提示された抜粋:
»»

損害賠償請求訴訟を提起するメリット・デメリット
Point
- 裁判では、賠償額は「裁判所基準そのもの」で認定されます。示談交渉のように被害者側が譲歩する必要はありません。最大限の賠償金を取ることができます。
- そのうえ、示談の場合には支払われない「遅延損害金」や「弁護士費用」が認められます。
- 裁判は、示談交渉や調停に比べ、費用や時間がかかりますが、審理期間の短縮化が進み、弁護士保険の普及により、利用しやすくなっています。
訴訟の提起は、手続が煩雑で、費用も時間もかかることがデメリットとされますが、一方で、裁判ならではのメリットがあります。
損害賠償請求訴訟(民事訴訟)を提起して、裁判で解決する場合のメリット・デメリットをまとめておきます。
目次
裁判のメリット① 最大限の賠償金を取れる!
損害賠償請求訴訟(民事訴訟)を提起する最大のメリットは、最大限の賠償金を取れるということです。
裁判では、示談交渉と違い、被害者側が譲歩する必要はありません。また、示談では支払われない「弁護士費用」や「遅延損害金」も認められます。
当然ですが、裁判所が認定する損害賠償額は、裁判所基準で算定されます。
もちろん、示談交渉でも、弁護士に頼めば裁判所基準で損害額を算定して、相手方と交渉してくれます。しかし、示談は、双方が譲歩しあって合意するものですから、被害者側も請求金額から引き下げた金額で妥協しなければなりません。
それに対して裁判では、被害者側が譲歩する必要はありません。裁判所基準にもとづき算定した正当と考えられる賠償金額を請求し、その根拠を立証すればよいのです。
もちろん、請求額全額が認められるとは限りませんが、裁判所は、裁判所基準にもとづき正当な損害賠償額を算定します。
つまり、示談では、例えば「裁判所基準で算定した額の 8割程度」で合意せざるを得ないのに対して、裁判では「裁判所基準で算定した額そのもの」で判決が出るのです。
それだけではありません。その上に、「弁護士費用」や「遅延損害金」も認められるのです。
交通事故の損害賠償請求訴訟では、被害者が弁護士に支払う費用も損害として認め、加害者に支払いを命ずる判決が出されます。
ただし、弁護士費用の全額が認められるわけではありません。一般的に弁護士費用として認められる額は、裁判所が認める損害額の10%程度です。
例えば、裁判所が認める損害額が1億円だったとすれば、その1割の1千万円の弁護士費用が認められます。

««

収集資料:
»»

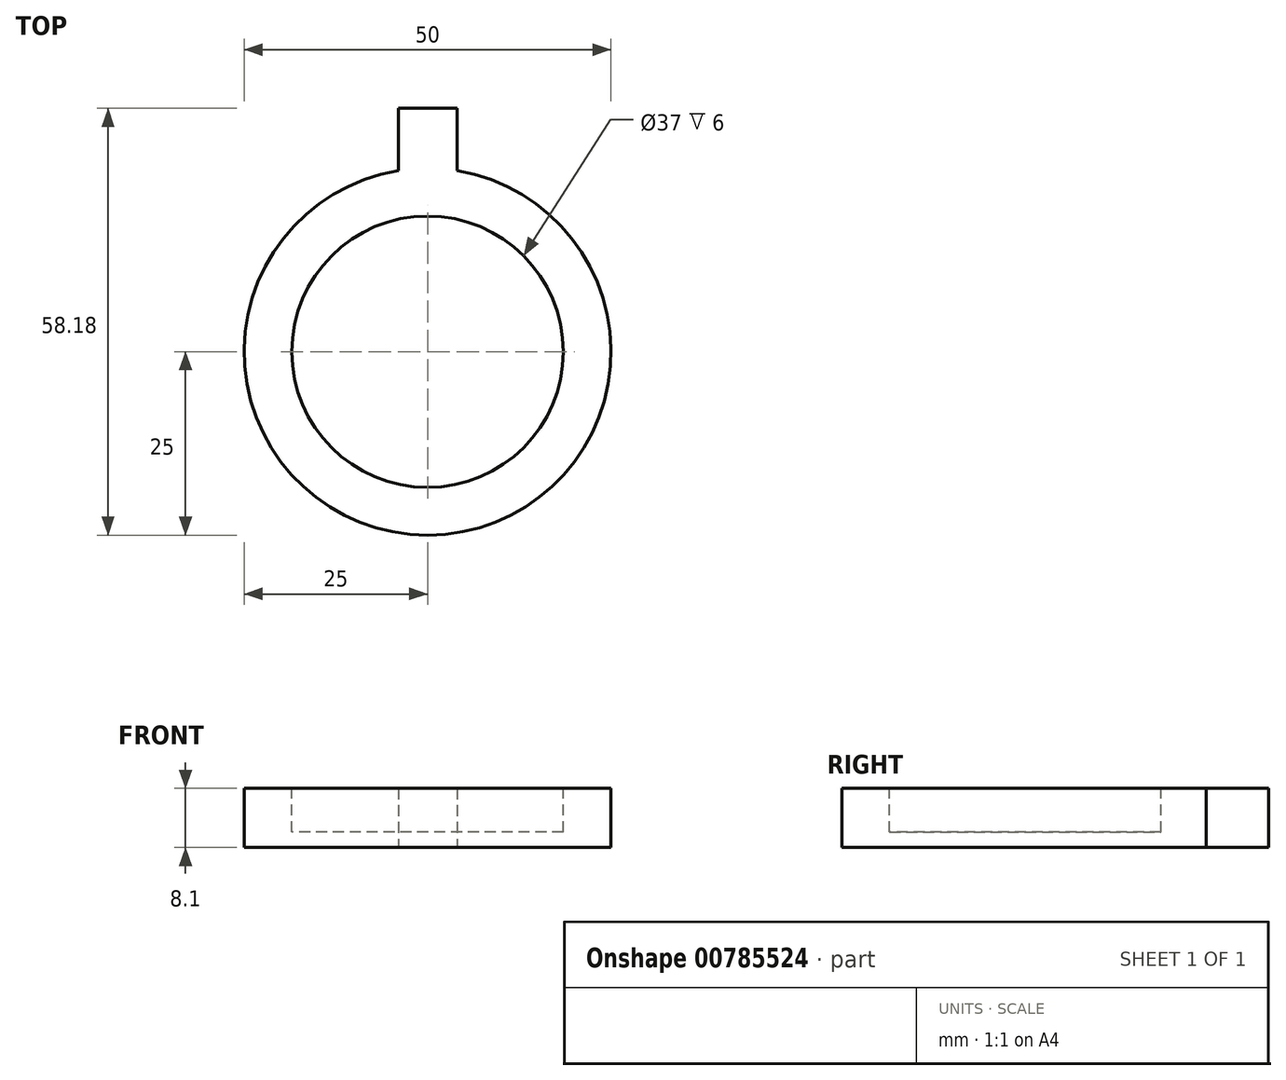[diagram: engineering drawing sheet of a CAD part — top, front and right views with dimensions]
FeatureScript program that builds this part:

««

出題内容 1: 抜粋のうち、「損害賠償請求訴訟(民事訴訟)を提起して、」から始まり「のもの」で判決が出るのです。」で終わる部分を一字一句違えずに書き写してください。
出題内容 2: 抜粋によると、交通事故の損害賠償請求訴訟で弁護士費用として一般的に認められる額は、裁判所が認める損害額の何%程度ですか。
資料はここでは使いません。

解答 1:
損害賠償請求訴訟(民事訴訟)を提起して、裁判で解決する場合のメリット・デメリットをまとめておきます。
目次
裁判のメリット① 最大限の賠償金を取れる!
損害賠償請求訴訟(民事訴訟)を提起する最大のメリットは、最大限の賠償金を取れるということです。
裁判では、示談交渉と違い、被害者側が譲歩する必要はありません。また、示談では支払われない「弁護士費用」や「遅延損害金」も認められます。
当然ですが、裁判所が認定する損害賠償額は、裁判所基準で算定されます。
もちろん、示談交渉でも、弁護士に頼めば裁判所基準で損害額を算定して、相手方と交渉してくれます。しかし、示談は、双方が譲歩しあって合意するものですから、被害者側も請求金額から引き下げた金額で妥協しなければなりません。
それに対して裁判では、被害者側が譲歩する必要はありません。裁判所基準にもとづき算定した正当と考えられる賠償金額を請求し、その根拠を立証すればよいのです。
もちろん、請求額全額が認められるとは限りませんが、裁判所は、裁判所基準にもとづき正当な損害賠償額を算定します。
つまり、示談では、例えば「裁判所基準で算定した額の 8割程度」で合意せざるを得ないのに対して、裁判では「裁判所基準で算定した額そのもの」で判決が出るのです。

解答 2: 10%程度です。